With this automation comes the recognition that overrides are needed to sometimes correct the camera-recommended exposure. This is especially true should the photographer work in any of the spot metering modes, where tonal placement must often be adjusted for the classic metering failures such as bright and dark dominance within the frame. We can take for granted that these overrides will allow us to finesse the automation. We also have autoexposure bracketing, autoflash bracketing and easy exposure compensation inputs. We can even control which variable will be affected by choosing aperture priority when we want to compensate via shutter speed and shutter-priority should we want to have aperture change in our bracketing sequence.
Autofocusing has come a long way since it’s first awkward attempts at hands free distance settings. I remember the amazement that met the Minolta Maxxum camera when it first hit. But I also remember going out on a field test with Sports Illustrated photographer Richard Mackson with one of the early AF cameras (not the Maxxum). About ten minutes into the basketball game Mackson asked me to hold the camera between toe and finger so he could make a field goal kick of it into the stands. It couldn’t follow any action and often jumped from player to player just as he was about to take the picture.
Now we have follow focus, dynamic focus and multiple focusing targets within the viewfinder. AF lock stays with a subject even if another one momentarily blocks the view. Subjects are passed from one focusing target to another through the viewfinder frame. We can select single or multiple AF sites and even link or separate metering from those sites. True, autofocusing still has its foibles, but ask nature and sports photographers how AF has affected their work.
Advances in flash exposure, especially when coordinated with ambient readings and fill flash techniques have been particularly impressive. Those who grew up with guide number calculations and chart reading on the back of flash units and who haven’t experienced a modern dedicated flash can only guess at the convenience they afford.
Tricky daylight fill flash, night slow sync techniques and off-camera and wireless, three unit flash exposure is now through the lens automatic. Even close-up flash techniques, which in the past required bellows extension factors and all sorts of angling and reflectors, are now pushbutton automatic and multi-flash capable. Flash overrides and compensation can now be coordinated with ambient light exposure compensation to give the photographer more control over light and its manipulation than ever before.
You can now also customize SLRs to operate in ways that you feel fit your personal style or shooting needs. These custom function settings arrange or re-arrange the camera’s default operating procedures. You can change the buttons and dials you use for exposure compensation and autoexposure and autofocus lock, change the degree of compensation, change the focusing patterns and spots, link or disengage autofocus and spot metering coordination, change the coverage of the center-weighted meter, add or eliminate a grid screen display in your viewfinder or LCD, etc.
All in all, it’s fairly easy to scoff at automation as a crutch for the less photographically gifted. Sure it’s easy to figure out flash exposure if you have the guide number and know distance and aperture, or to even gain an instinct for it. And one could say that it is best to learn enough hand/eye coordination to release the shutter to catch the peak of the action rather than bang away at 10 frames per second knowing that the peak will probably not fall between the cracks.

* _DATA BELOW_:
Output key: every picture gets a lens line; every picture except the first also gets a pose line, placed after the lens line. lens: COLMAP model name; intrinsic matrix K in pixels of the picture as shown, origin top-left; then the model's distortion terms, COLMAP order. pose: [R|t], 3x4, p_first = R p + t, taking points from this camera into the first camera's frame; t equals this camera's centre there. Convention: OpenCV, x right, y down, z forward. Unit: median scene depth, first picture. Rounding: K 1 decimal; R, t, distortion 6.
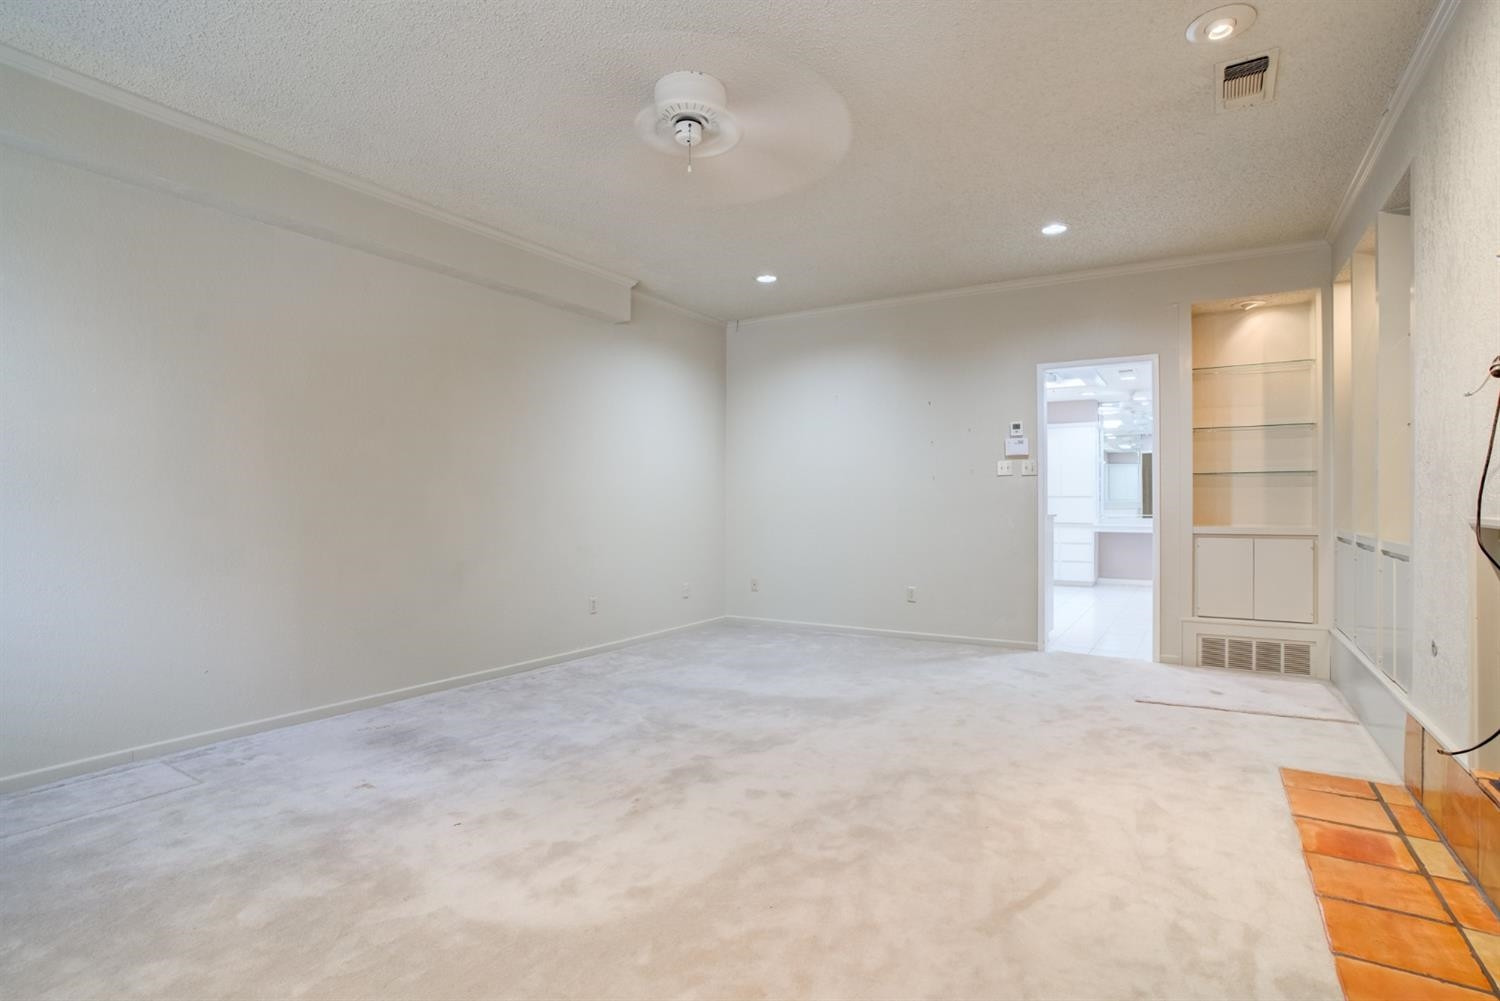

* _ACTIVITIES_:
[1] According to the passage on camera automation, why are exposure overrides especially needed in the spot metering modes? Answer in one to three sentences.
[2] In the passage on camera automation, which camera met with amazement when it first appeared?
[3] Reproduce the passage on camera automation word for word, starting with "You can now" and going on through "or LCD, etc.".
You can leave the material aside, since the work here relies only on the passage on camera automation.

* _ANSWERS FOR EACH ITEM_:
[1] In the spot metering modes, tonal placement often has to be adjusted to correct for the classic metering failures, such as bright or dark dominance within the frame. Overrides let the photographer correct the exposure the camera recommends.

[2] The Minolta Maxxum.

[3]
You can now also customize SLRs to operate in ways that you feel fit your personal style or shooting needs. These custom function settings arrange or re-arrange the camera’s default operating procedures. You can change the buttons and dials you use for exposure compensation and autoexposure and autofocus lock, change the degree of compensation, change the focusing patterns and spots, link or disengage autofocus and spot metering coordination, change the coverage of the center-weighted meter, add or eliminate a grid screen display in your viewfinder or LCD, etc.